Given passage
= Beginning of Section =

Figure 2.

MSCs, injected 24 h after melanoma induction, significantly enhanced NK and T cell-driven antitumor immunity and suppressed tumor growth and progression. Significantly higher number of NK1.1+NK cells (a), IFN-γ-producing NK cells (b), FasL- and granzyme B-expressing NK cells (c, d), CD4+T cells (e), IFN-γ- and TNF-α-producing CD4+Th1 cells (f, g), IL-17-producing CD4+Th17 cells (h), CD8+CTLs (i), and IFN-γ- and TNF-α-producing CD8+CTLs (j, k) were noticed in the tumors of B16F10+MSC^1d-treated mice compared to the B16F10+PBS^1d-treated animals. Significantly higher concentration of inflammatory and antitumorigenic cytokines TNF-α and IFN-γ (l, m) and significantly lower concentration of immunosuppressive cytokines TGF-β and IL-10 (n, o) were noticed in plasma samples of B16F10+MSC^1d-treated mice compared to B16F10+PBS^1d-treated animals. Values are presented as the mean ± SEM; n = 8 mice/group. ^∗p < 0.05, ^∗∗∗p < 0.001.

= End of Section =

[Records from a dataset]

= Beginning of Section =

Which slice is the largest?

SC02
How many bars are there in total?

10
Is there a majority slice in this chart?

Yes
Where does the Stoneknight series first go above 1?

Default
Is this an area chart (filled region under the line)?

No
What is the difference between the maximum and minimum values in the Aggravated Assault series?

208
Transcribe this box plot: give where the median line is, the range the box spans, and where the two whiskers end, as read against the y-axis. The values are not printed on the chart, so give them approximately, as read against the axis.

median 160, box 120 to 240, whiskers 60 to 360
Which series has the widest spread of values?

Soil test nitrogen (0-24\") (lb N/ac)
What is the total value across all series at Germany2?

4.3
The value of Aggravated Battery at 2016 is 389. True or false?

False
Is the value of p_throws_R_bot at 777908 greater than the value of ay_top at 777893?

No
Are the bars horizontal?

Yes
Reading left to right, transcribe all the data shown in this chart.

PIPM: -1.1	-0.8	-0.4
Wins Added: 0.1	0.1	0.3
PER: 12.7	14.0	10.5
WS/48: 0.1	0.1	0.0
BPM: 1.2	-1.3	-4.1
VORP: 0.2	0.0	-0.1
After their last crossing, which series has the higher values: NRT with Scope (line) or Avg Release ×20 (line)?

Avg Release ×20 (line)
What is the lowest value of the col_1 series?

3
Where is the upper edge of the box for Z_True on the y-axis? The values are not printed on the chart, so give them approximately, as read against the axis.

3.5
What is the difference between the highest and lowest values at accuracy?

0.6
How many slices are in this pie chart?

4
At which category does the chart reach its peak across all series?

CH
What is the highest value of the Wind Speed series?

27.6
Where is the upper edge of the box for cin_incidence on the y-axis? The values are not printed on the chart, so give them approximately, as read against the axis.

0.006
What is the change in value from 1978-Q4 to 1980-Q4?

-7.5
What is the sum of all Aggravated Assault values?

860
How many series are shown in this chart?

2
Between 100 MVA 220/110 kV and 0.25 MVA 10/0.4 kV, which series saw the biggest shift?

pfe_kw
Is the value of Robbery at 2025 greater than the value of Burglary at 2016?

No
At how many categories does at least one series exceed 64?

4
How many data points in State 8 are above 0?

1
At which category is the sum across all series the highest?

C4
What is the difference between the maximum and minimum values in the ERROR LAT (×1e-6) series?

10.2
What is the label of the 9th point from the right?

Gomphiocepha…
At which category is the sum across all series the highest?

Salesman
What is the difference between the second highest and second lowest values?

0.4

= End of Section =

What the task asks
According to the figure caption, which two immunosuppressive cytokines were found at significantly lower concentrations in the plasma of B16F10+MSC^1d-treated mice?

Task answer
TGF-β and IL-10.